Speeches & Writings

Recognition of December 2021 Graduates

by Martha E. Pollack, President

As prepared for delivery
Saturday, December 18, 2021

Hello.

It’s hard to believe that we’re once again having to do a commencement remotely, but this virus has proven not to care about what we want.

I was so looking forward to your commencement: I always love December commencement, which is smaller, but no less joyous than our May commencement ceremony.

Had things gone as planned, I would have shared with you some thoughts that arise from some of my favorite quotations. Why don’t I do that anyway? I’d like to share with you, very briefly, three lessons, based on three of those quotes.

I’ll start with one by Ralph Waldo Emerson. Of all the things he had on his mind when he wrote his essay on self-reliance, a pandemic 180 years later certainly was not on the list. But if I had to come up with a motto for living in these pandemic times, one of the top contenders would be: “A foolish consistency is the hobgoblin of little minds.”

The world is not static, and neither are we; and as the world around us changes—whether rapidly or slowly—so does what we know. As the pandemic has evolved, so has our understanding of it. The best knowledge we had yesterday isn’t the same as the best knowledge we have today.

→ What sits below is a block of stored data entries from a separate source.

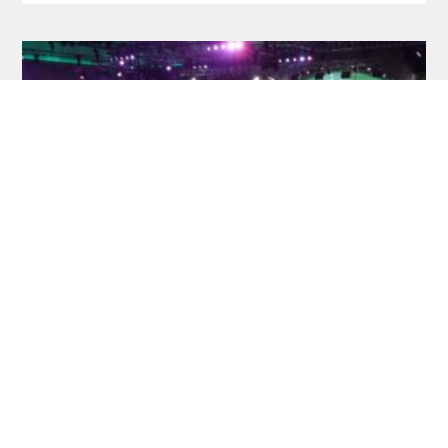
Ticketinfos + Sessionplan Dart-WM 2026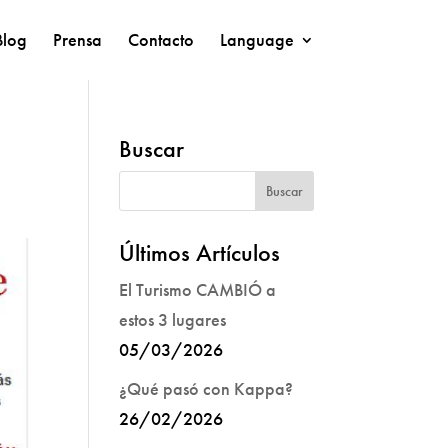
Blog
Prensa
Contacto
Language
Buscar
Últimos Artículos
El Turismo CAMBIÓ a
estos 3 lugares
05/03/2026
¿Qué pasó con Kappa?
26/02/2026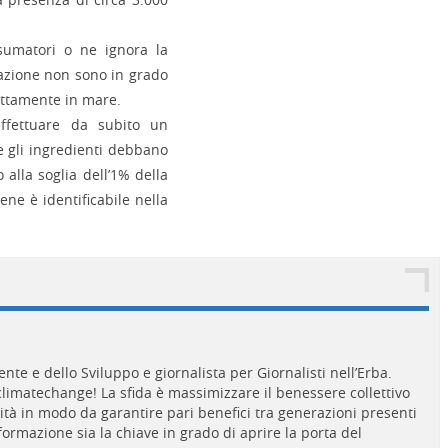
sumatori o ne ignora la
razione non sono in grado
rettamente in mare.
effettuare da subito un
e gli ingredienti debbano
o alla soglia dell’1% della
ene è identificabile nella
te e dello Sviluppo e giornalista per Giornalisti nell’Erba.
imatechange! La sfida è massimizzare il benessere collettivo
ilità in modo da garantire pari benefici tra generazioni presenti
ormazione sia la chiave in grado di aprire la porta del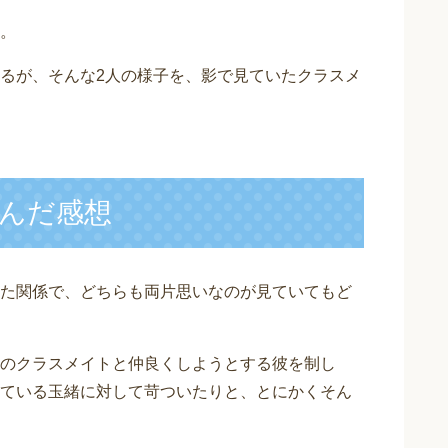
。
るが、そんな2人の様子を、影で見ていたクラスメ
んだ感想
た関係で、どちらも両片思いなのが見ていてもど
のクラスメイトと仲良くしようとする彼を制し
ている玉緒に対して苛ついたりと、とにかくそん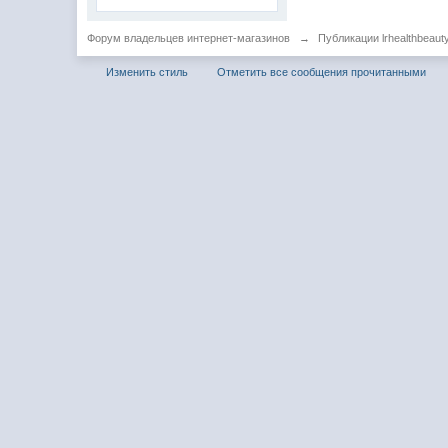
Форум владельцев интернет-магазинов
→
Публикации lrhealthbeaut
Изменить стиль
Отметить все сообщения прочитанными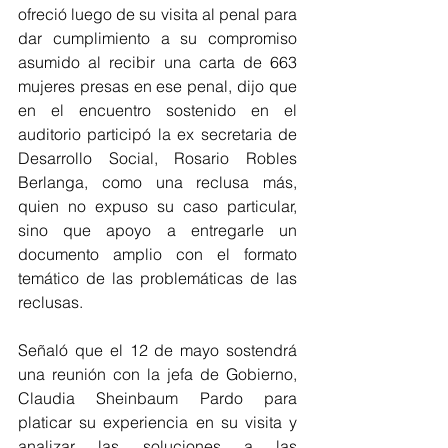
ofreció luego de su visita al penal para 
dar cumplimiento a su compromiso 
asumido al recibir una carta de 663 
mujeres presas en ese penal, dijo que 
en el encuentro sostenido en el 
auditorio participó la ex secretaria de 
Desarrollo Social, Rosario Robles 
Berlanga, como una reclusa más, 
quien no expuso su caso particular, 
sino que apoyo a entregarle un 
documento amplio con el formato 
temático de las problemáticas de las 
reclusas. 
Señaló que el 12 de mayo sostendrá 
una reunión con la jefa de Gobierno, 
Claudia Sheinbaum Pardo para 
platicar su experiencia en su visita y 
analizar las soluciones a las 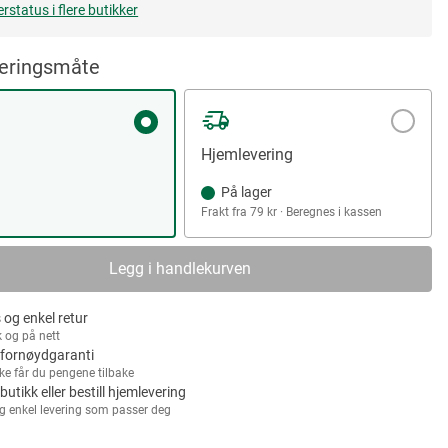
erstatus i flere butikker
veringsmåte
Hjemlevering
På lager
Frakt fra 79 kr · Beregnes i kassen
Legg i handlekurven
 og enkel retur
k og på nett
fornøydgaranti
kke får du pengene tilbake
 butikk eller bestill hjemlevering
g enkel levering som passer deg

And as Cornellians, who strive for discernment and truth, and who respect science, we wouldn’t have it any other way.

So as your knowledge moves forward—as you move knowledge forward in the years ahead—make sure that your opinions and your ideas keep pace with what you know. Because the ability to adapt to new information is what lets us respond in the best possible ways—whether it’s how we approach a problem or a relationship, or how we live in a pandemic.

The second quote is a paraphrase of a line from Voltaire, and it’s one that I find myself repeating at least once a week, usually to my leadership team: “Don’t let the perfect be the enemy of the good.” The world is complex and messy, and if we wait for the perfect solution, we risk winding up with no solution at all. So don’t be afraid to be incremental. Know where you’re willing to compromise, and where you’re not. Then make the best choices you can with the resources you have.

Those of you who are finishing your doctorates——you all know the corollary to this dictum.

There are two kinds of dissertation: perfect ones and finished ones.

Now it’s time for the third quote. But this quote isn’t really a quote at all. It’s just two words that have been said often enough that no one person has the right to claim them. Which is a good thing, because they might be the most important two words there are: “Be kind.”

They’re words I say again and again and again to myself and to others, inside my head and out loud. Because kindness matters, and it matters a lot.

I won’t belabor the reasons it matters; I’ll simply say that the only way any of us have gotten through the last 21 months—and the only way we’ll keep going on—is by expressing grace, and kindness to one another.

Together, we’ve spent much of the last two years adjusting to new realities, and changes of plan, the most recent change being this ceremony online. And yet today, we celebrate the fact that even with those changes you’ve completed your degrees and are setting sail as new Cornell alumni.

So yet again, let me congratulate you. And remember Cornell will always be a part of you, just as you will always be a part of Cornell. Congratulations to each and every one of you.